L’homme faisait professionnellement cavalier seul, même s’il a un temps développé en partenariat avec un confrère à Berne une seconde adresse. Charles-Edouard n’a été qu’un membre fugitif de l’association Art en Vieille Ville (AVV). Je n’ai le souvenir de l’avoir vu exposer dans une aucune foire nationale ou internationale. Il ne figurait même pas, à Bruxelles ou à Paris, dans un «parcours des mondes» spécialisé. Le Genevois préférait travailler avec quelques clients, et voyager. Beaucoup voyager. C’était aussi ce qu’on appelle un bon vivant. On aurait jadis dit en Suisse romande qu’il avait «le gosier en pente». Chaque fois qu’on le croisait, le matin ou alors assez tard le soir, il fallait aller prendre un verre avec lui. Ce que j’ai très rarement fait. Nous étions pourtant voisins près de la place du Cirque.
Un Cabinet fantôme
Assez logiquement, Duflon a fini par faire de sa boutique une sorte de fantôme. Témoin n’était plus ouvert qu’exceptionnellement. Sur demande. Un écran, en vitrine, informait le passant en faisant défiler quelques images. Le propriétaire, qui devait pourtant sans doute payer un loyer important, jouait aux abonnés absents. Si l’on croisait Charles-Edouard, reconnaissable de loin à sa calvitie, c’était en ville. Ou alors sur une terrasse avec ses enfants. Deux couvées. Des adultes et des adolescents. Il faut dire que le monsieur aimait bien les dames. Un de ses amis m’a fait remarquer qu’il avait eu son AVC le jour de la Saint-Valentin, le 14 février, et qu’il était décédé la Journée des femmes, le 8 mars. Je pense que cette double coïncidence l’aurait amusé, si le grabataire avait encore été capable ne serait-ce que de réagir.

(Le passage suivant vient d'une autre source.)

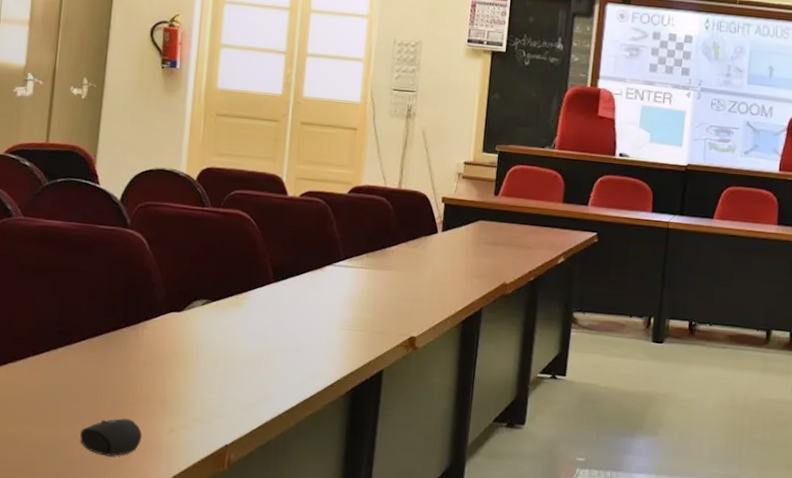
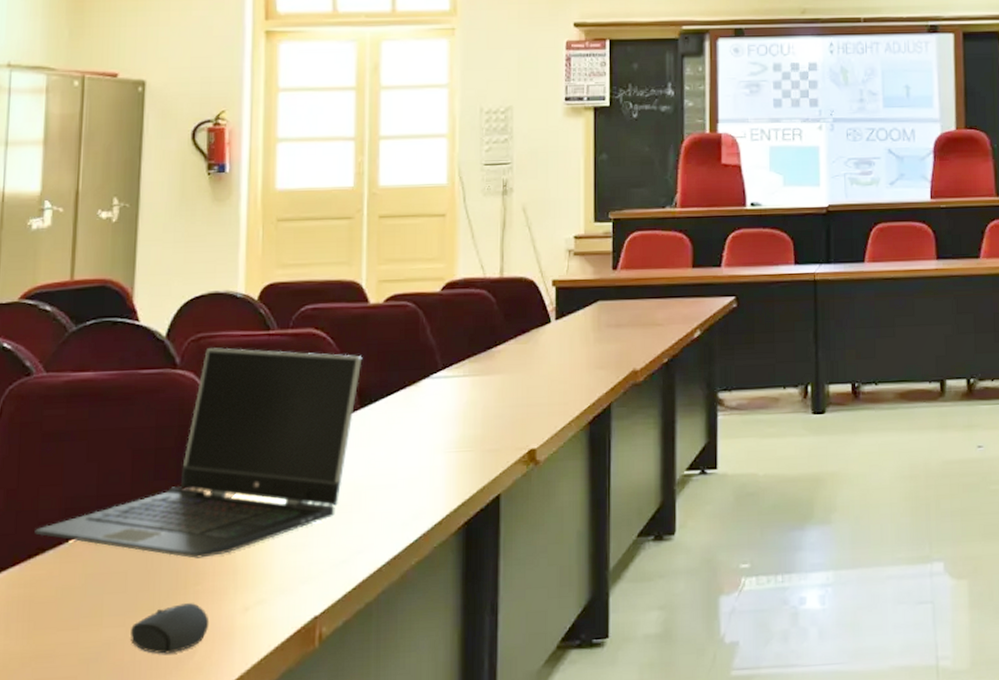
laptop computer: none [9,215,279,385] -> present [35,347,362,559]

Charles-Edouard Duflon laisse donc une famille très éclatée. Un stock, sans doute important. Une vraie bibliothèque. Et beaucoup de bons souvenirs. Les gens évoquent aujourd’hui son culte de l’amitié. Sa fidélité en relations. Sa générosité. Bien réelle, cette dernière! Je viens de retrouver dans un tiroir un objet rare qu’il m’avait donné. C’est une grande boucle blanche, taillée dans un épais coquillage océanien. Il pensait à un bracelet. Le cerne creusé pour maintenir l’objet en place m’avait fait dire que le bijou me semblait destiné à une oreille. Il m’avait du coup déclaré que j’étais la seule personne à pouvoir l’enfiler un jour. Cadeau! Ce jour n’est malheureusement jamais arrivé.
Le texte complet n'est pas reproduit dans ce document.